How to Get that Perfect “Thin Blue Smoke”

When your BBQing, what type of smoke is best and how do you build the right fire to produce it? Everyone knows that different woods produce different flavor profiles, but the type of smoke that comes off these woods is really what is important. If you’ve been around BBQ enough, you’re sure to have heard about “Thin Blue Smoke”… and this is what you want to achieve every time you cook BBQ.
What is Thin Blue Smoke? Thin Blue Smoke is the byproduct of clean-burning wood – at just the right temperature – and it’s packed with pure “smoky” flavors. Too much wood will produce a thick, white smoke. If you’ve got this smoke, your bed of coals isn’t hot enough for the amount of wood and it chokes out your coals… There is too much carbon in a thick, white smoke and it produces a harsh, bitter taste on your meat. Coming out of my stacks, I want to see a trace of thin, blue smoke that has a great aroma and isn’t too heavy. How to get the right smoke A little smoke goes a long way, especially if you’re using a strong wood like Hickory or Oak. Fruit woods produce a milder, sweet smoke but you still can overpower the fire with too much. Knowing how to build the fire is the key to producing the right smoke. First you have to start with a good bed of hot coals. I use a natural charcoal to provide the heat for the cooker. I get these “first layer” coals hot and basically burn them off before I add any wood.
Next, I place on just a few chunks of whatever wood I am cooking with. At a contest, I will almost always use fruit woods… apple and cherry are my favorites at the moment. But you can use whatever wood you prefer. The wood will immediately start smoking when you place them on the hot coals… as long as you don’t over-load your fire box. When you overload, you’re going to get the thick, white smoke – and that’s not what you’re aiming for.
Some people will soak there wood in water before putting it on the coals to give it a longer burn, and I’ve done that before myself. But I really don’t think it’s necessary if your coal bed is the right temperature. If you using a stick-burner type smoker, you have to address your fire a little differently. You should always burn your wood down to create the coal bed. Always remember that this is where your cooker is getting its heat. The fresh sticks you add on top are where you’re getting your smoke and smoky flavor… and that should only be added a little at a time. With any smoker, as your “smoke” wood burns down they become part of your heat source. This is when you replenish with fresh wood to keep the light smoke rolling. Differentiating between heat source and flavor source is the key… with any type of smoker you are using. The best advice I’ve ever gotten came from Mike Mills. He preaches that you need to learn how to control your cooking temperature first before you ever worry about producing smoke – regardless of the pit you are using… because that and a little smoke goes a long way. Malcom Reed Connect on Facebook Follow me on Twitter Subscribe to my YouTube Channel Find me on Google+ Follow me on Instagram Buy Killer Hogs Products Here

Comments 4

  1. Malcom,

    In my past competitions, I’ve noticed that my meat usually result in a dark color as opposed to a mahogany color. I’ve been using the 60” Myron Mixon water smoker but I think I’m putting too much wood in it at a time. I usually put about 3 sticks at a time before replenishing after about 45 minutes of smoking. Can you suggest what my problem may be?

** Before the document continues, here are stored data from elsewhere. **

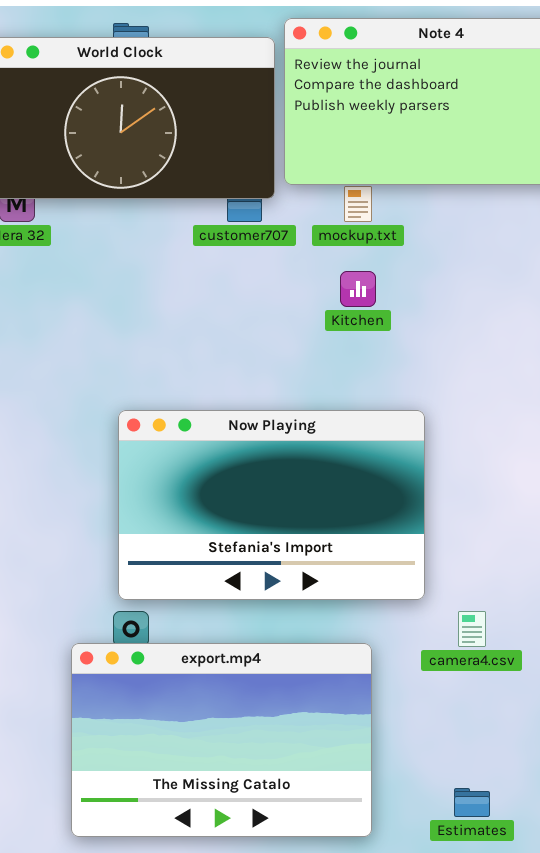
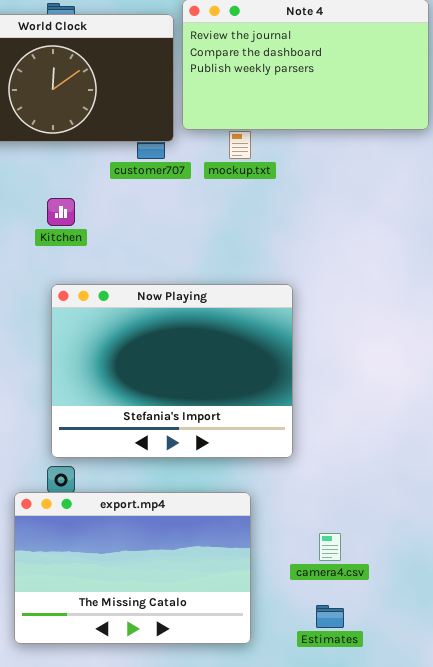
Kitchen: [340,271,376,307] -> [47,198,75,226], moved
Now Playing: [118,410,425,600] -> [51,284,293,458], resized
camera4.csv: [458,611,486,647] -> [319,533,341,561], moved

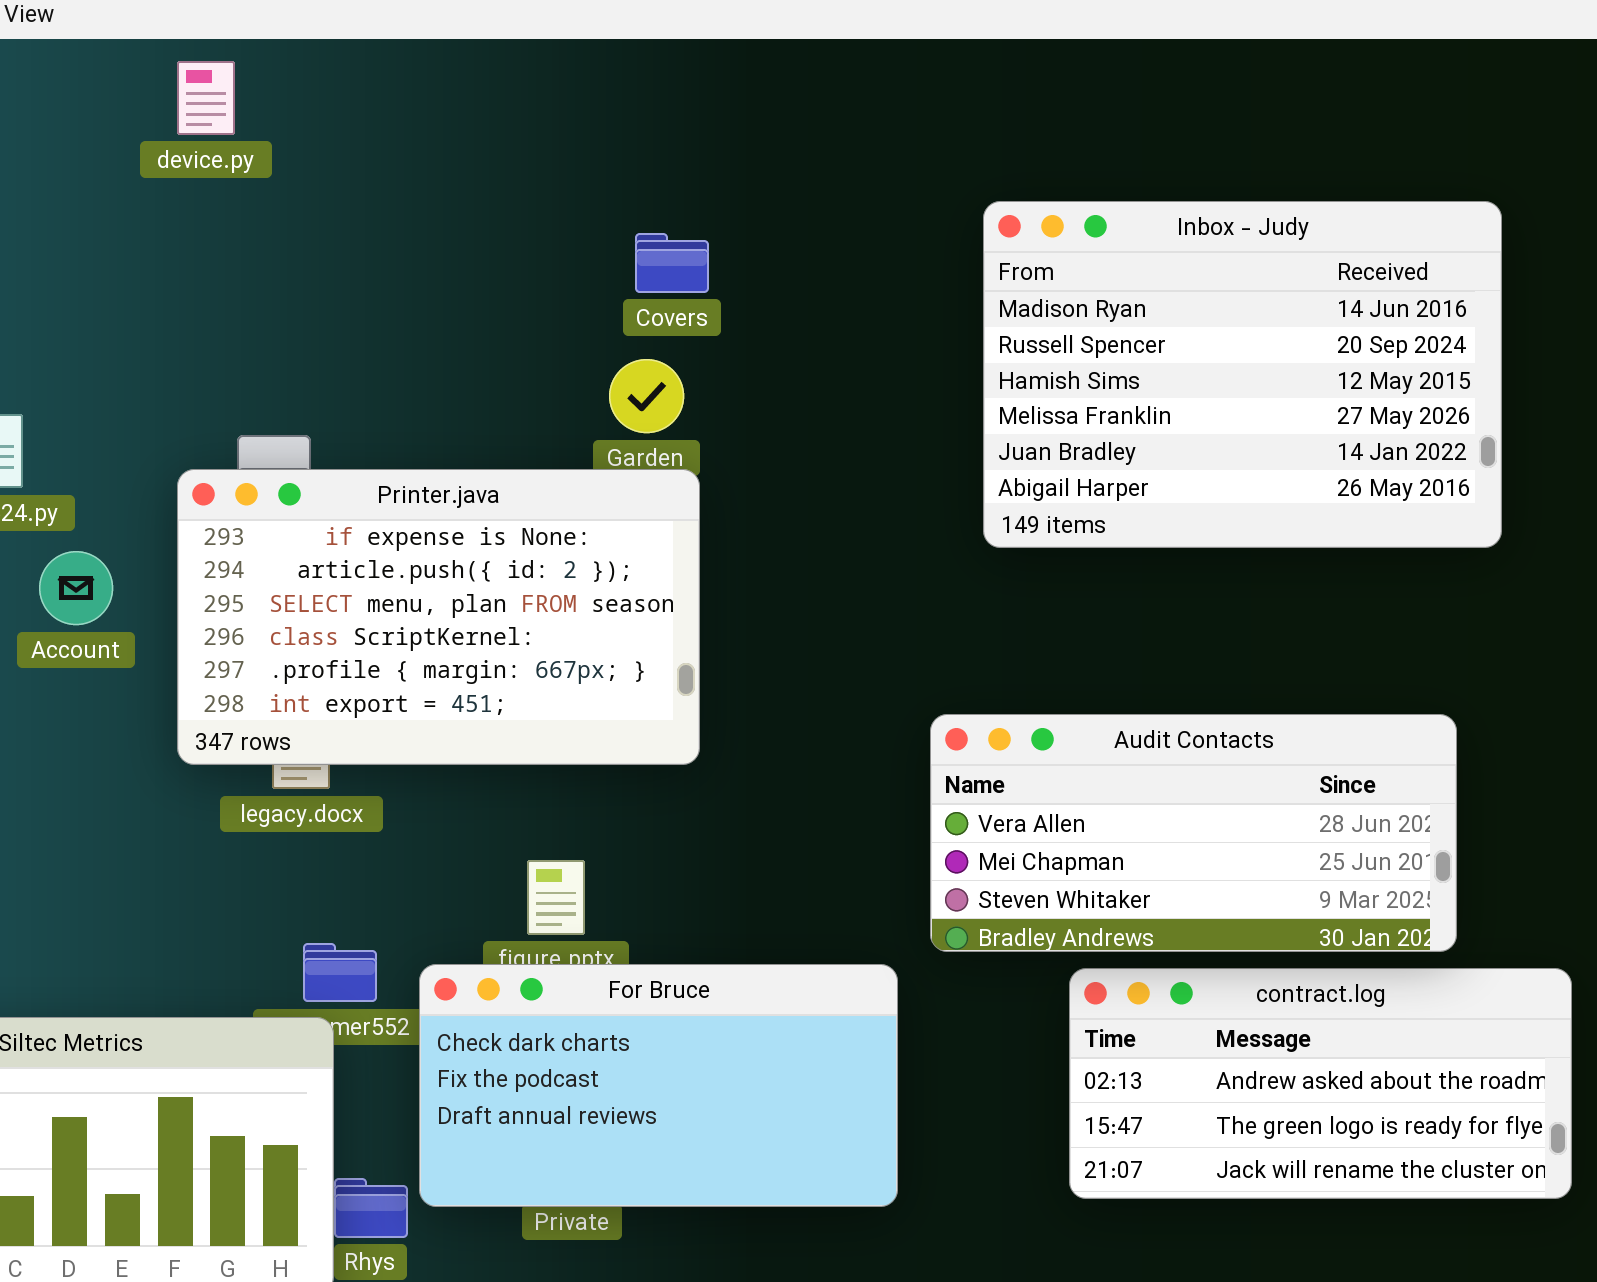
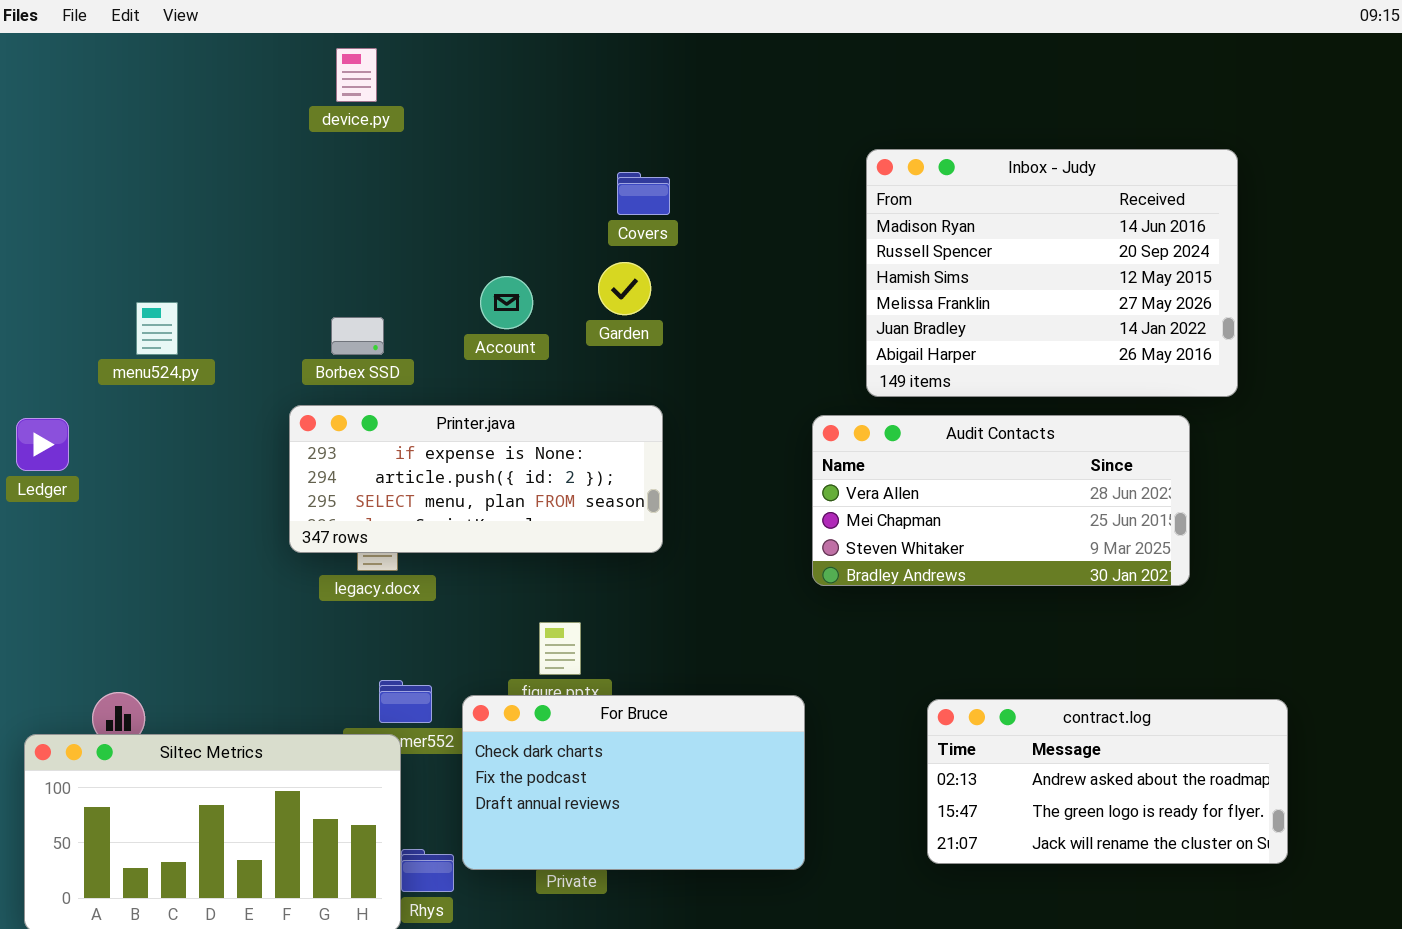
device.py: [177,61,235,135] -> [336,48,377,102], moved
Printer.java: [177,469,700,765] -> [289,405,663,553], resized
Account: [39,551,113,625] -> [480,276,533,329], moved
Audit Contacts: [930,714,1457,952] -> [812,415,1190,586], moved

    1. Once you get the color on the outside you want, protect the meat by wrapping or tenting with aluminum foil. That’ll help with the color. Also when you unwrap you can hit it with a lite dust of rub, let that cook for about 15 minutes then glaze with a sauce. Color should be perfect at that point .

  2. Hey Malcom, I’ve been following you for a while now and have learned a lot from you. Thank you! My question is if you have a stick burner, is your suggestion to let the wood burn all the way down to part of the coal bed before adding meat and at that point you add an additional piece of wood?

    1. Yes, you want it reach the point where it’s given all it’s going to give and is about to turn to coal. Usually about every 45 minutes (but each cooker is a little different). If you can add it steady like that the temps will stay steady.